When combined with cross-entropy loss during training, the gradients work out cleanly and stably. The model naturally learns to 'increase the correct class probability and decrease the rest.'

Softmax's property of 'all positive values that sum to 1' exactly matches the definition of a probability distribution. This makes it the most natural way to convert scores to probabilities, both statistically and theoretically.

Image classification: The model's final layer outputs scores (logits) like [5.2, 2.1, 0.8, ...]. Softmax converts them to [0.70, 0.25, 0.05, ...]—probabilities for each class.
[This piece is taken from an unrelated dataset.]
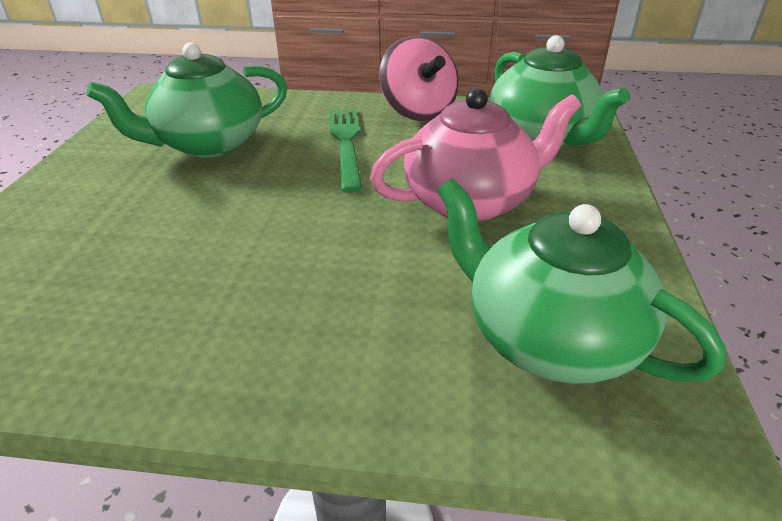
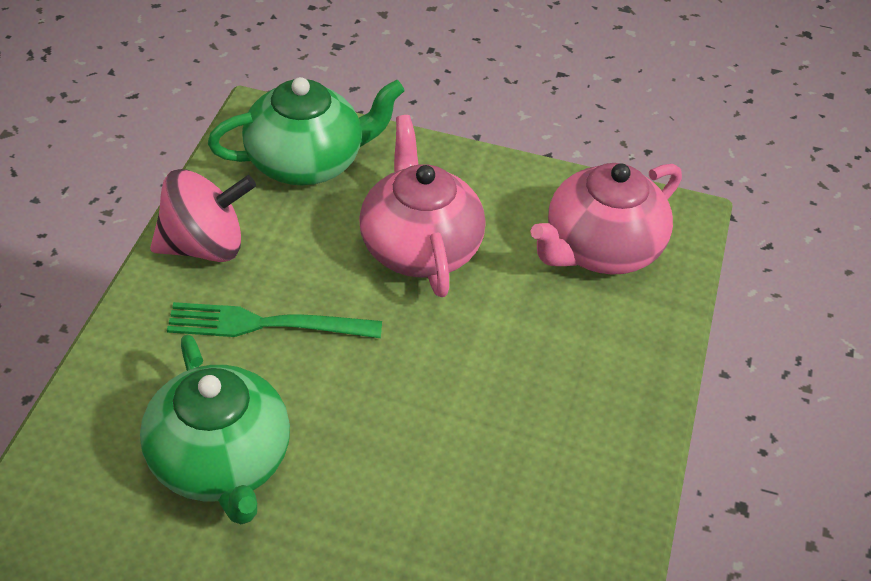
camera: 85 degrees left, 10 degrees up
green teapot [437,178,726,384] -> pink teapot [530,163,682,275]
The highest probability class is the final answer.

Chatbots & translators: When ChatGPT picks the next word, it scores every word in its vocabulary (tens of thousands!), converts to probabilities via softmax, and samples a word based on those probabilities. High-probability words appear often, but occasionally low-probability words are picked for variety.

Attention mechanism: In translators, relevance scores for 'which input words to focus on' are passed through softmax to become probabilities (weights). These weights create a weighted average of inputs that emphasizes the most relevant parts.

Computation order: ① Compute $Z = W \cdot X + b$ (logits) ② Compute $e^Z$ (problem uses $e \approx 3$) ③ Compute $\Sigma$ (sum) = add all $e^Z$ values ④ $Y = \frac{e^Z}{\Sigma}$ (divide each by the sum). Follow this order.

Finding blanks: If Y is blank, compute 'that $e^Z \div \Sigma$.' If $e^Z$ is blank, compute '$Y \times \Sigma$.' If Z is blank, reverse from $e^Z$. If $\Sigma$ is blank, just add all $e^Z$ values.

Verification: After computing, check that all Y values are between 0 and 1 and sum to 1. If not, there's a calculation error. Also confirm whether the problem uses $e \approx 3$ or $e \approx 2.718$.